→ **What to do**
1. From the hackathon text below, list every judge it names, each with the company or team given for them.
2. Answer these questions from the hackathon text below:
(a) How old is Eric Chong?
(b) What did the coders eat a half hour before the submission deadline?
(c) What did the event space host the day after the event?
3. Write the next few paragraphs of the hackathon text below, picking up after its final sentence.

→ **Given text**
===

Then there’s Eric Chong, a 37-year-old who has a background in dentistry and previously cofounded a startup that simplifies medical billing for dentists. He was placed on the “machine” team.
“I’m gonna be honest and say I’m extremely relieved to be on the machine team,” Chong says.
At the hackathon, Chong was building software that uses voice and face recognition to detect autism. Of course, my first question was: Wouldn’t there be a wealth of issues with this, like biased data leading to false positives?
“Short answer, yes,” Chong says. “I think that there are some false positives that may come out, but I think that with voice and with facial expression, I think we could actually improve the accuracy of early detection.”
The AGI ‘Tacover’
The coworking space, like many AI-related things in San Francisco, has ties to effective altruism.
If you’re not familiar with the movement through the bombshell fraud headlines, it seeks to maximize the good that can be done using participants’ time, money, and resources. The day after this event, the event space hosted a discussion about how to leverage YouTube “to communicate important ideas like why people should eat less meat.”
On the fourth floor of the building, flyers covered the walls—“AI 2027: Will AGI Tacover” shows a bulletin for a taco party that recently passed, another titled “Pro-Animal Coworking” provides no other context.
A half hour before the submission deadline, coders munched vegan meatball subs from Ike’s and rushed to finish up their projects. One floor down, the judges started to arrive: Brian Fioca and Shyamal Hitesh Anadkat from OpenAI’s Applied AI team, Marius Buleandra from Anthropic’s Applied AI team, and Varin Nair, an engineer from the AI startup Factory (which is also cohosting the event).

===

→ **Listed entries**

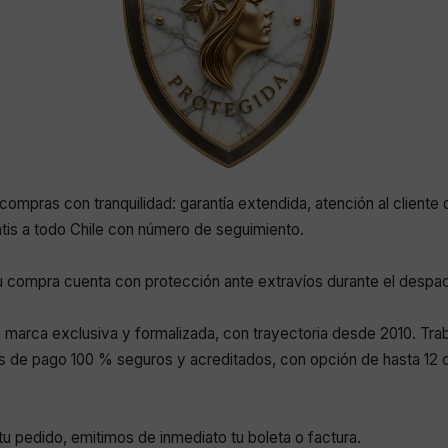
compras con tranquilidad: garantía extendida, atención al cliente 
atis a todo Chile con número de seguimiento.
 compra cuenta con protección ante extravíos durante el despa
marca exclusiva y formalizada, con trayectoria desde 2010. Tr
 de pago 100 % seguros y acreditados, con opción de hasta 12 c
r tu pedido, emitimos de inmediato tu boleta o factura.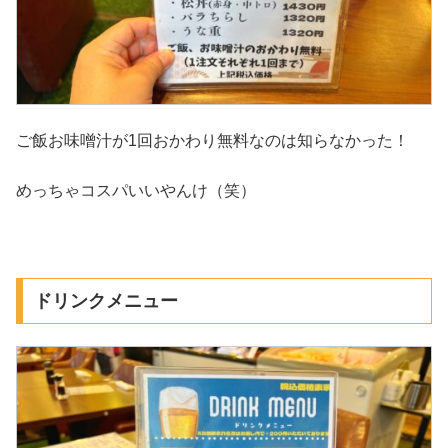
ご飯お味噌汁が1回おかわり無料なのは知らなかった！
めっちゃコスパいいやんけ（笑）
ドリンクメニュー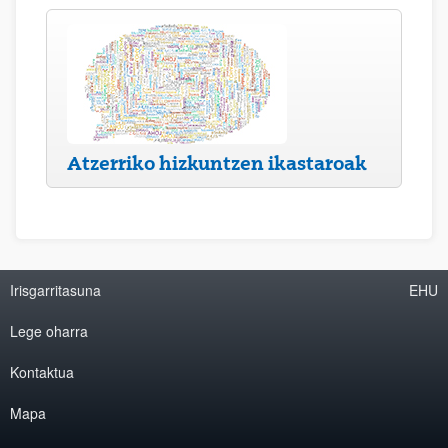
Atzerriko hizkuntzen ikastaroak
Irisgarritasuna
EHU
Lege oharra
Kontaktua
Mapa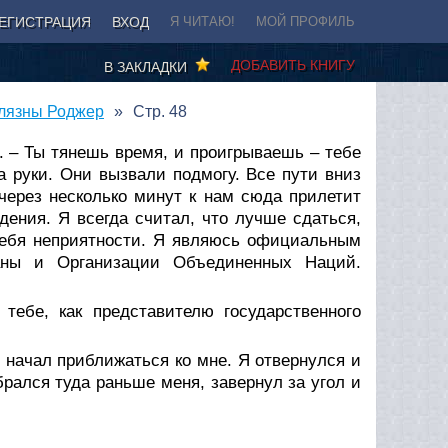
ЕГИСТРАЦИЯ
ВХОД
Я ЧИТАЮ!
МОЙ ПРОФИЛЬ
ДОБАВИТЬ КНИГУ
В ЗАКЛАДКИ
елязны Роджер
Стр. 48
я. – Ты тянешь время, и проигрываешь – тебе
а руки. Они вызвали подмогу. Все пути вниз
 через несколько минут к нам сюда прилетит
дения. Я всегда считал, что лучше сдаться,
 тебя неприятности. Я являюсь официальным
раны и Организации Объединенных Наций.
тебе, как представителю государственного
 начал приближаться ко мне. Я отвернулся и
обрался туда раньше меня, завернул за угол и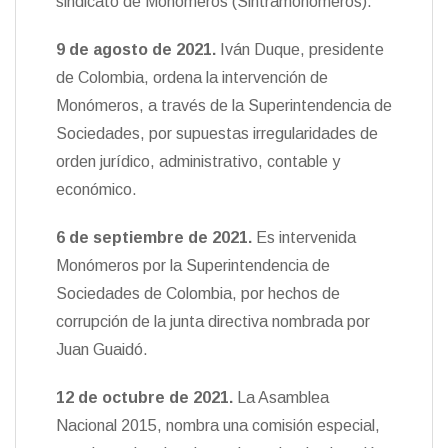
sindicato de Monómeros (Sintramonómeros).
9 de agosto de 2021
.
Iván Duque, presidente
de Colombia, ordena la intervención de
Monómeros, a través de la Superintendencia de
Sociedades, por supuestas irregularidades de
orden jurídico, administrativo, contable y
económico.
6 de septiembre de 2021.
Es intervenida
Monómeros por la Superintendencia de
Sociedades de Colombia, por hechos de
corrupción de la junta directiva nombrada por
Juan Guaidó.
12 de octubre de 2021.
La Asamblea
Nacional 2015, nombra una comisión especial,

===

→ **Responses in order**
1.
- Brian Fioca, OpenAI's Applied AI team
- Shyamal Hitesh Anadkat, OpenAI's Applied AI team
- Marius Buleandra, Anthropic's Applied AI team
- Varin Nair, engineer from the AI startup Factory

2.
(a) He is 37.
(b) They ate vegan meatball subs from Ike's.
(c) It hosted a discussion about how to leverage YouTube "to communicate important ideas like why people should eat less meat."

3.
As the judging kicked off, a member of the METR team, Nate Rush, showed me an Excel table that tracked contestant scores, with AI-powered groups colored green and human projects colored red. Each group moved up and down the list as the judges entered their decisions. “Do you see it?” he asked me. No, I don’t—the mishmash of colors showed no clear winner even half an hour into the judging. That was his point. Much to everyone’s surprise, man versus machine was a close race.
Show Time
In the end, the finalists were evenly split: three from the “man” side and three from the “machine.” After each demo, the crowd was asked to raise their hands and guess whether the team had used AI.
First up was ViewSense, a tool designed to help visually impaired people navigate their surroundings by transcribing live videofeeds into text for a screen reader to read out loud. Given the short build time, it was technically impressive, and 60 percent of the room (by the emcee’s count) believed it used AI. It didn’t.
Next was a team that built a platform for designing websites with pen and paper, using a camera to track sketches in real time—no AI involved in the coding process. The pianist project advanced to the finals with a system that let users upload piano sessions for AI-generated feedback; it was on the machine side. Another team showcased a tool that generates heat maps of code changes: critical security issues show up in red, while routine edits appear in green. This one did use AI.